What is most gratifying, Taylor adds, is that 70 percent of the people they help turn around and become donors.
One of the most poignant applications came early on from the Logsdon family in Kentucky, whose son required glasses with special lenses to be able to see shapes. As the family told its story on CBS in 2002, when the youngster got the glasses through Modest Needs, he said, "Oh, is that my mom?" It was the first time he'd seen her clearly. The family has since, through small contributions over the years, donated much more than the $550 they received.
For Taylor, changing the giving culture is just as important as the grants. "People think they can't do that much, but they find out that the $5 they would have spent on a fast-food lunch has the power to really change someone's life – a very specific person they choose to help," he says.
Jennie and Dan Keeran, who moved to Vancouver, British Columbia, in 2005, had a similar desire to help strangers in need – the homeless men they saw on city streets. When they took coffee and food to one of them, they saw he was making a beautiful etching on the back of a mirror. Learning his story stirred them.

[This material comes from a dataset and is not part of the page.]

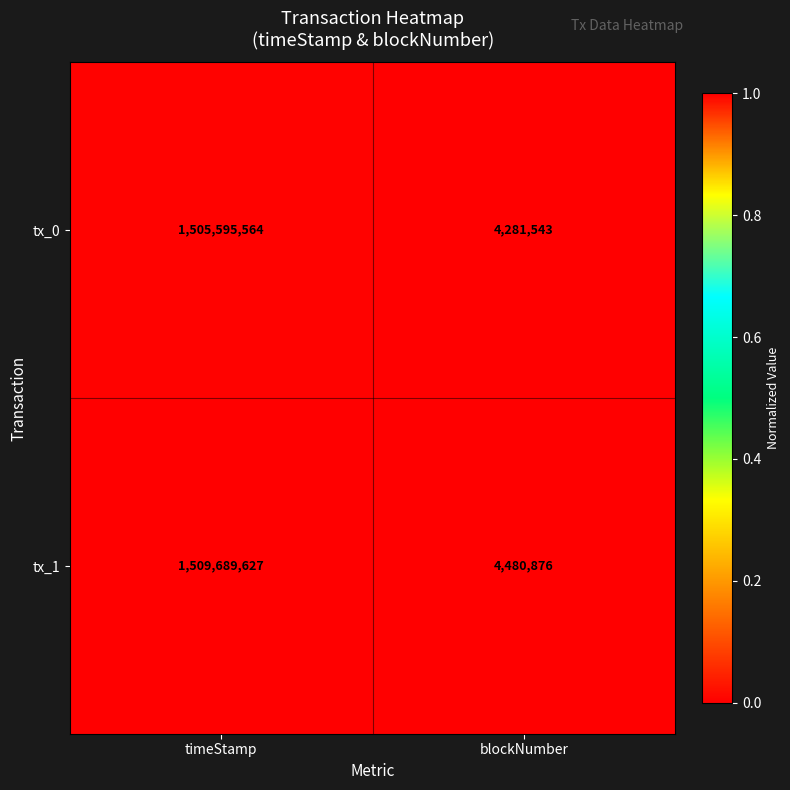

Which label corresponds to the largest value in the chart?

timeStamp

"We thought if others heard their stories, they would want to help," Ms. Keeran says. They also created a website – HomelessPartners.com – to encourage people to connect with individual homeless people in Vancouver. Working through a local shelter, they interviewed some men and put their stories on the site along with their wish lists for Christmas. Then they sent out a press release.
"A lot of people responded in a very short time," with gifts, cards, and letters, Keeran says. They soon added Calgary, Alberta, to the project, and now it's in nine cities – four in Canada and five in the US.
Volunteers from local churches do the interviews. Donors choose the individual and gift they wish to make and deliver it to the shelter. The gifts are distributed on Christmas and Boxing Day (Dec. 26).
"The message we repeatedly get from the men and women is, 'I feel human again. I feel like I'm not invisible,' " Keeran adds.
At the US Vets shelter in Las Vegas, Army veteran Dave T. is "trying to get his life back on track." He has a job at Goodwill, but is seeking a better one so he can afford an apartment. His Christmas list includes a phone card, boxer shorts, a jacket, and dress shoes.
"I don't have family here," he says by phone from the shelter. "The gifts and wishes make us feel proud that they want to help us out."
For interviewer Stephanie Sullivan, "it has been incredible to get to know these men and women who have served their country and now find themselves homeless."
In Calgary, people have embraced the project, donating thousands of gifts over the past three years. Some 800 individuals were interviewed this season. "A lot of people in the shelters are working poor. They have full-time jobs, and sometimes decent ones, but the cost of living here is so high they can't afford it," says Brandi Mooney, secretary at Calgary Church of Christ, who is the local project coordinator.
The Keerans have an ambitious goal: to expand their Web-based project to every city where there are homeless people.